Creating a pipeline Using parametrized templates - AWS Data Pipeline

Creating a pipeline Using parametrized templates

You can use a parametrized template to customize a pipeline definition. This enables you to create a common pipeline definition but provide different parameters when you add the pipeline definition to a new pipeline.

Add myVariables to the pipeline definition

When you create the pipeline definition file, specify variables using the following syntax: #{myVariable}. It is required that the variable is prefixed by my. For example, the following pipeline definition file, pipeline-definition.json, includes the following variables: myShellCmd, myS3InputLoc, and myS3OutputLoc.

Note

A pipeline definition has an upper limit of 50 parameters.

{ "objects": [ { "id": "ShellCommandActivityObj", "input": { "ref": "S3InputLocation" }, "name": "ShellCommandActivityObj", "runsOn": { "ref": "EC2ResourceObj" }, "command": "#{myShellCmd}", "output": { "ref": "S3OutputLocation" }, "type": "ShellCommandActivity", "stage": "true" }, { "id": "Default", "scheduleType": "CRON", "failureAndRerunMode": "CASCADE", "schedule": { "ref": "Schedule_15mins" }, "name": "Default", "role": "DataPipelineDefaultRole", "resourceRole": "DataPipelineDefaultResourceRole" }, { "id": "S3InputLocation", "name": "S3InputLocation", "directoryPath": "#{myS3InputLoc}", "type": "S3DataNode" }, { "id": "S3OutputLocation", "name": "S3OutputLocation", "directoryPath": "#{myS3OutputLoc}/#{format(@scheduledStartTime, 'YYYY-MM-dd-HH-mm-ss')}", "type": "S3DataNode" }, { "id": "Schedule_15mins", "occurrences": "4", "name": "Every 15 minutes", "startAt": "FIRST_ACTIVATION_DATE_TIME", "type": "Schedule", "period": "15 Minutes" }, { "terminateAfter": "20 Minutes", "id": "EC2ResourceObj", "name": "EC2ResourceObj", "instanceType":"t1.micro", "type": "Ec2Resource" } ] }

Define parameter objects

You can create a separate file with parameter objects that defines the variables in your pipeline definition. For example, the following JSON file, parameters.json, contains parameter objects for the myShellCmd, myS3InputLoc, and myS3OutputLoc variables from the example pipeline definition above.

{ "parameters": [ { "id": "myShellCmd", "description": "Shell command to run", "type": "String", "default": "grep -rc \"GET\" ${INPUT1_STAGING_DIR}/* > ${OUTPUT1_STAGING_DIR}/output.txt" }, { "id": "myS3InputLoc", "description": "S3 input location", "type": "AWS::S3::ObjectKey", "default": "s3://us-east-1.elasticmapreduce.samples/pig-apache-logs/data" }, { "id": "myS3OutputLoc", "description": "S3 output location", "type": "AWS::S3::ObjectKey" } ] }
Note

You could add these objects directly to the pipeline definition file instead of using a separate file.

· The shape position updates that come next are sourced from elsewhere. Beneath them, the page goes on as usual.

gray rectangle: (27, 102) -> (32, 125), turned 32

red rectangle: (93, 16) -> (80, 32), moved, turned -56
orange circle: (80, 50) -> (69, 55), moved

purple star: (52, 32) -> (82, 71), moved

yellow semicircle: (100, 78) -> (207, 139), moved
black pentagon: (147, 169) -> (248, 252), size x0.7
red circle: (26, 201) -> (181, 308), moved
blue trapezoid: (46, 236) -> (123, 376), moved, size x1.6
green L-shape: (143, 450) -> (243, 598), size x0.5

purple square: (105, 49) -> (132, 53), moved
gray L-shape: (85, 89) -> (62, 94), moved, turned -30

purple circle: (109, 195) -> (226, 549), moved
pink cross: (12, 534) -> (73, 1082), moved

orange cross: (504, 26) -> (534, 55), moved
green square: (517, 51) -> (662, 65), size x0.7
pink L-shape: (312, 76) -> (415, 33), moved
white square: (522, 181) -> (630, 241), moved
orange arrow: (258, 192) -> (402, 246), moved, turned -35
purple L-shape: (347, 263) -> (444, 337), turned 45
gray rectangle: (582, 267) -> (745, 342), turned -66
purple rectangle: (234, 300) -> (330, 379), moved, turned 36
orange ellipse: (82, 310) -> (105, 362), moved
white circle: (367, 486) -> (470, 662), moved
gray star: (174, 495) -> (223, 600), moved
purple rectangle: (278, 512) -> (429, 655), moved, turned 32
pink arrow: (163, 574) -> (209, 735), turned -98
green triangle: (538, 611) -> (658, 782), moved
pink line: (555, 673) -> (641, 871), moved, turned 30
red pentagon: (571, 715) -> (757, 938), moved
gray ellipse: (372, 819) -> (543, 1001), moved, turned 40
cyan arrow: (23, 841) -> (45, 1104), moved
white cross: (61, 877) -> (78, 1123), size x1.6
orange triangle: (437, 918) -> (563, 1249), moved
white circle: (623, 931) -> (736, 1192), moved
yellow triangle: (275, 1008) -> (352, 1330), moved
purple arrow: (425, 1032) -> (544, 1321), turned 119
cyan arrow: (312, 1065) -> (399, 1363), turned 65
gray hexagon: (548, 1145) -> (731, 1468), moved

The following table describes the attributes for parameter objects.

Parameter attributes
Attribute Type Description
id String The unique identifier of the parameter. To mask the value while it is typed or displayed, add an asterisk ('*') as a prefix. For example, *myVariable—. Notes that this also encrypts the value before it is stored by AWS Data Pipeline.
description String A description of the parameter.
type String, Integer, Double, or AWS::S3::ObjectKey The parameter type that defines the allowed range of input values and validation rules. The default is String.
optional Boolean Indicates whether the parameter is optional or required. The default is false.
allowedValues List of Strings Enumerates all permitted values for the parameter.
default String The default value for the parameter. If you specify a value for this parameter using parameter values, it overrides the default value.
isArray Boolean Indicates whether the parameter is an array.

Define Parameter Values

You can create a separate file to define your variables using parameter values. For example, the following JSON file, file://values.json, contains the value for myS3OutputLoc variable from the example pipeline definition above.

{ "values": { "myS3OutputLoc": "myOutputLocation" } }

Submitting the pipeline definition

When you submit your pipeline definition, you can specify parameters, parameter objects, and parameter values. For example, you can use the put-pipeline-definition AWS CLI command as follows:

$ aws datapipeline put-pipeline-definition --pipeline-id id --pipeline-definition file://pipeline-definition.json \ --parameter-objects file://parameters.json --parameter-values-uri file://values.json
Note

A pipeline definition has an upper limit of 50 parameters. The size of the file for parameter-values-uri has an upper limit of 15 KB.